Task statement -
In your answer, give each entry again exactly as it appears.

Dataset entries
——

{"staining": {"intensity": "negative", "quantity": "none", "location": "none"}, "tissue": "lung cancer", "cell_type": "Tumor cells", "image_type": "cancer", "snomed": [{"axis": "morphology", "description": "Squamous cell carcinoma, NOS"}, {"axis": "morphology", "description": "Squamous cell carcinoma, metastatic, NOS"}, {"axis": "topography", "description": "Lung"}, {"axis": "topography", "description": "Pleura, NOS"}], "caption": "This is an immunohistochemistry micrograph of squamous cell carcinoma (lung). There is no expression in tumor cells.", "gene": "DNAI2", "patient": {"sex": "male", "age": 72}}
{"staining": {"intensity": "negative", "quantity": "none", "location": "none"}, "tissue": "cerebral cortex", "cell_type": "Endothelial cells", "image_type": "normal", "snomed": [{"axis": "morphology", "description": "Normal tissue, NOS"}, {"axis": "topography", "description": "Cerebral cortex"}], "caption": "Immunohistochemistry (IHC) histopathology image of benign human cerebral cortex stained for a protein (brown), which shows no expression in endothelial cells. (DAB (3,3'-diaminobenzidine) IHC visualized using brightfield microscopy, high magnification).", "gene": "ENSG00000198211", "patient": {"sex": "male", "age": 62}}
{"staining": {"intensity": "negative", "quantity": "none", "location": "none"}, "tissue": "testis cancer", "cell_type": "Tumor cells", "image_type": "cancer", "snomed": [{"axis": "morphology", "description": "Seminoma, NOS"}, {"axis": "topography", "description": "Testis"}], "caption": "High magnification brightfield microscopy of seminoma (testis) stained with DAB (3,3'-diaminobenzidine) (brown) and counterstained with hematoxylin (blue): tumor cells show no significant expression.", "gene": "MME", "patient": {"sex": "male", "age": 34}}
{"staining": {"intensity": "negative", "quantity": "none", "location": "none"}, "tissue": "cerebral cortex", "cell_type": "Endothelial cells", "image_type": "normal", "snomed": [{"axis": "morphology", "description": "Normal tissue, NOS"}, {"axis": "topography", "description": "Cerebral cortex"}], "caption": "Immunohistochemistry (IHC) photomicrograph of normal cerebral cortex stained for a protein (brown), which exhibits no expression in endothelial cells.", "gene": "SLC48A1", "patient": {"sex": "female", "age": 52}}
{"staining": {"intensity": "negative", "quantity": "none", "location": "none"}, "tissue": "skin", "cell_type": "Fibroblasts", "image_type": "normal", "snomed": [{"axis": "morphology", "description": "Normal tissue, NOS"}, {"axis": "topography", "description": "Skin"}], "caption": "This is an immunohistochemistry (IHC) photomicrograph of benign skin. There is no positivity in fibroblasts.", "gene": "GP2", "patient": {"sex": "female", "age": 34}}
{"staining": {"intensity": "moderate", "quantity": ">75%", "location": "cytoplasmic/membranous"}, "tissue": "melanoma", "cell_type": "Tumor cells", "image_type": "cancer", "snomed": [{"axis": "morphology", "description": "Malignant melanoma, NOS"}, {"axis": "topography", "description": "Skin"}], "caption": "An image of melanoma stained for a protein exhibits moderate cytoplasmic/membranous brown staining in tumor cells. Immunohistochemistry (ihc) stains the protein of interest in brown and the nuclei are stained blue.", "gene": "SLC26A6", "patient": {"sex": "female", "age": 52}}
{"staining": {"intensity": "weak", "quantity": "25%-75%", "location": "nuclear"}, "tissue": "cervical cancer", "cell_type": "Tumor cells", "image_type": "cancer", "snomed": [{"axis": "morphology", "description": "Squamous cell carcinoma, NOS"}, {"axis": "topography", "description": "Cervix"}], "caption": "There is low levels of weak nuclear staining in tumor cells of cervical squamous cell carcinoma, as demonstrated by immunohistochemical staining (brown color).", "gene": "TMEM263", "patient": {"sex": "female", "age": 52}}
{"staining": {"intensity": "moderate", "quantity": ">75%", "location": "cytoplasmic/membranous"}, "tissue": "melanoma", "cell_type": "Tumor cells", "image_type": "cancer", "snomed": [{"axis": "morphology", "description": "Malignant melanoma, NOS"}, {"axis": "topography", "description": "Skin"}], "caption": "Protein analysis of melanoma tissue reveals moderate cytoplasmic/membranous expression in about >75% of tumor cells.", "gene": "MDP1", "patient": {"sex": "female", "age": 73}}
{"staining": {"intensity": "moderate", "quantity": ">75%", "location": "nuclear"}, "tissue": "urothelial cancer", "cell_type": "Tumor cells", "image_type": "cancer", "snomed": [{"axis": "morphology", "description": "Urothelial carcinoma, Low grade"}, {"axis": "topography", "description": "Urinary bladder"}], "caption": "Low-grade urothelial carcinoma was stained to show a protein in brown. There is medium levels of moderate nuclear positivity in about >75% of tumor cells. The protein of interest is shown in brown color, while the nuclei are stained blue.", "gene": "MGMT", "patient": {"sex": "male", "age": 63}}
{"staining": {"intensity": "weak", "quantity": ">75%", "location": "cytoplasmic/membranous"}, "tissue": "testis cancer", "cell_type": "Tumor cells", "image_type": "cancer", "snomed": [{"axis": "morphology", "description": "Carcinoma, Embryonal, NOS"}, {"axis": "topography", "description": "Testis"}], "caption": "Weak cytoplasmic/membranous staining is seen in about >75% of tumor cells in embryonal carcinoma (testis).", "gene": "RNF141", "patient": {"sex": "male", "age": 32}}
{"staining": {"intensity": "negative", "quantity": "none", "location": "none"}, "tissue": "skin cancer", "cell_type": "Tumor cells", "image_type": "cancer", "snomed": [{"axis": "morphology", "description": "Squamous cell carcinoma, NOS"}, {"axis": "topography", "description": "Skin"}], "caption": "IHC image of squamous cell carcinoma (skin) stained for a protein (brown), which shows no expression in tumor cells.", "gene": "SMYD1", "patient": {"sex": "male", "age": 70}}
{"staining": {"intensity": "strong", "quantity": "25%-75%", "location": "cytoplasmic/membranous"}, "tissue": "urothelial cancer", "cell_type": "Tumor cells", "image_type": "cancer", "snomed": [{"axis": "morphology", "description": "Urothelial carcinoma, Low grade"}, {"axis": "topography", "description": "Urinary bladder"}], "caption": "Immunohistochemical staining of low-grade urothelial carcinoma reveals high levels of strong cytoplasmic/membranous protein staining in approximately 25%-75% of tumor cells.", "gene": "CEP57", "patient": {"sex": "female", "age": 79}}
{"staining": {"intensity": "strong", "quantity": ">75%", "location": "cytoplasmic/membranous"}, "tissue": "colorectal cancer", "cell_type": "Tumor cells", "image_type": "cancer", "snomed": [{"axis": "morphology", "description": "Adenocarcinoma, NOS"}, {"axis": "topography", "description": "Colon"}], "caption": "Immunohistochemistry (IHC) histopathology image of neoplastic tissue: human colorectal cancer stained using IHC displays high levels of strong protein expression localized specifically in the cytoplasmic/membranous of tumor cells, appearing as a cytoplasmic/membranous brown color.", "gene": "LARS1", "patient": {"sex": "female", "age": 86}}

——

Answer to this task -
{"staining": {"intensity": "negative", "quantity": "none", "location": "none"}, "tissue": "lung cancer", "cell_type": "Tumor cells", "image_type": "cancer", "snomed": [{"axis": "morphology", "description": "Squamous cell carcinoma, NOS"}, {"axis": "morphology", "description": "Squamous cell carcinoma, metastatic, NOS"}, {"axis": "topography", "description": "Lung"}, {"axis": "topography", "description": "Pleura, NOS"}], "caption": "This is an immunohistochemistry micrograph of squamous cell carcinoma (lung). There is no expression in tumor cells.", "gene": "DNAI2", "patient": {"sex": "male", "age": 72}}
{"staining": {"intensity": "negative", "quantity": "none", "location": "none"}, "tissue": "cerebral cortex", "cell_type": "Endothelial cells", "image_type": "normal", "snomed": [{"axis": "morphology", "description": "Normal tissue, NOS"}, {"axis": "topography", "description": "Cerebral cortex"}], "caption": "Immunohistochemistry (IHC) histopathology image of benign human cerebral cortex stained for a protein (brown), which shows no expression in endothelial cells. (DAB (3,3'-diaminobenzidine) IHC visualized using brightfield microscopy, high magnification).", "gene": "ENSG00000198211", "patient": {"sex": "male", "age": 62}}
{"staining": {"intensity": "negative", "quantity": "none", "location": "none"}, "tissue": "testis cancer", "cell_type": "Tumor cells", "image_type": "cancer", "snomed": [{"axis": "morphology", "description": "Seminoma, NOS"}, {"axis": "topography", "description": "Testis"}], "caption": "High magnification brightfield microscopy of seminoma (testis) stained with DAB (3,3'-diaminobenzidine) (brown) and counterstained with hematoxylin (blue): tumor cells show no significant expression.", "gene": "MME", "patient": {"sex": "male", "age": 34}}
{"staining": {"intensity": "negative", "quantity": "none", "location": "none"}, "tissue": "cerebral cortex", "cell_type": "Endothelial cells", "image_type": "normal", "snomed": [{"axis": "morphology", "description": "Normal tissue, NOS"}, {"axis": "topography", "description": "Cerebral cortex"}], "caption": "Immunohistochemistry (IHC) photomicrograph of normal cerebral cortex stained for a protein (brown), which exhibits no expression in endothelial cells.", "gene": "SLC48A1", "patient": {"sex": "female", "age": 52}}
{"staining": {"intensity": "negative", "quantity": "none", "location": "none"}, "tissue": "skin", "cell_type": "Fibroblasts", "image_type": "normal", "snomed": [{"axis": "morphology", "description": "Normal tissue, NOS"}, {"axis": "topography", "description": "Skin"}], "caption": "This is an immunohistochemistry (IHC) photomicrograph of benign skin. There is no positivity in fibroblasts.", "gene": "GP2", "patient": {"sex": "female", "age": 34}}
{"staining": {"intensity": "moderate", "quantity": ">75%", "location": "cytoplasmic/membranous"}, "tissue": "melanoma", "cell_type": "Tumor cells", "image_type": "cancer", "snomed": [{"axis": "morphology", "description": "Malignant melanoma, NOS"}, {"axis": "topography", "description": "Skin"}], "caption": "An image of melanoma stained for a protein exhibits moderate cytoplasmic/membranous brown staining in tumor cells. Immunohistochemistry (ihc) stains the protein of interest in brown and the nuclei are stained blue.", "gene": "SLC26A6", "patient": {"sex": "female", "age": 52}}
{"staining": {"intensity": "weak", "quantity": "25%-75%", "location": "nuclear"}, "tissue": "cervical cancer", "cell_type": "Tumor cells", "image_type": "cancer", "snomed": [{"axis": "morphology", "description": "Squamous cell carcinoma, NOS"}, {"axis": "topography", "description": "Cervix"}], "caption": "There is low levels of weak nuclear staining in tumor cells of cervical squamous cell carcinoma, as demonstrated by immunohistochemical staining (brown color).", "gene": "TMEM263", "patient": {"sex": "female", "age": 52}}
{"staining": {"intensity": "moderate", "quantity": ">75%", "location": "cytoplasmic/membranous"}, "tissue": "melanoma", "cell_type": "Tumor cells", "image_type": "cancer", "snomed": [{"axis": "morphology", "description": "Malignant melanoma, NOS"}, {"axis": "topography", "description": "Skin"}], "caption": "Protein analysis of melanoma tissue reveals moderate cytoplasmic/membranous expression in about >75% of tumor cells.", "gene": "MDP1", "patient": {"sex": "female", "age": 73}}
{"staining": {"intensity": "moderate", "quantity": ">75%", "location": "nuclear"}, "tissue": "urothelial cancer", "cell_type": "Tumor cells", "image_type": "cancer", "snomed": [{"axis": "morphology", "description": "Urothelial carcinoma, Low grade"}, {"axis": "topography", "description": "Urinary bladder"}], "caption": "Low-grade urothelial carcinoma was stained to show a protein in brown. There is medium levels of moderate nuclear positivity in about >75% of tumor cells. The protein of interest is shown in brown color, while the nuclei are stained blue.", "gene": "MGMT", "patient": {"sex": "male", "age": 63}}
{"staining": {"intensity": "weak", "quantity": ">75%", "location": "cytoplasmic/membranous"}, "tissue": "testis cancer", "cell_type": "Tumor cells", "image_type": "cancer", "snomed": [{"axis": "morphology", "description": "Carcinoma, Embryonal, NOS"}, {"axis": "topography", "description": "Testis"}], "caption": "Weak cytoplasmic/membranous staining is seen in about >75% of tumor cells in embryonal carcinoma (testis).", "gene": "RNF141", "patient": {"sex": "male", "age": 32}}
{"staining": {"intensity": "negative", "quantity": "none", "location": "none"}, "tissue": "skin cancer", "cell_type": "Tumor cells", "image_type": "cancer", "snomed": [{"axis": "morphology", "description": "Squamous cell carcinoma, NOS"}, {"axis": "topography", "description": "Skin"}], "caption": "IHC image of squamous cell carcinoma (skin) stained for a protein (brown), which shows no expression in tumor cells.", "gene": "SMYD1", "patient": {"sex": "male", "age": 70}}
{"staining": {"intensity": "strong", "quantity": "25%-75%", "location": "cytoplasmic/membranous"}, "tissue": "urothelial cancer", "cell_type": "Tumor cells", "image_type": "cancer", "snomed": [{"axis": "morphology", "description": "Urothelial carcinoma, Low grade"}, {"axis": "topography", "description": "Urinary bladder"}], "caption": "Immunohistochemical staining of low-grade urothelial carcinoma reveals high levels of strong cytoplasmic/membranous protein staining in approximately 25%-75% of tumor cells.", "gene": "CEP57", "patient": {"sex": "female", "age": 79}}
{"staining": {"intensity": "strong", "quantity": ">75%", "location": "cytoplasmic/membranous"}, "tissue": "colorectal cancer", "cell_type": "Tumor cells", "image_type": "cancer", "snomed": [{"axis": "morphology", "description": "Adenocarcinoma, NOS"}, {"axis": "topography", "description": "Colon"}], "caption": "Immunohistochemistry (IHC) histopathology image of neoplastic tissue: human colorectal cancer stained using IHC displays high levels of strong protein expression localized specifically in the cytoplasmic/membranous of tumor cells, appearing as a cytoplasmic/membranous brown color.", "gene": "LARS1", "patient": {"sex": "female", "age": 86}}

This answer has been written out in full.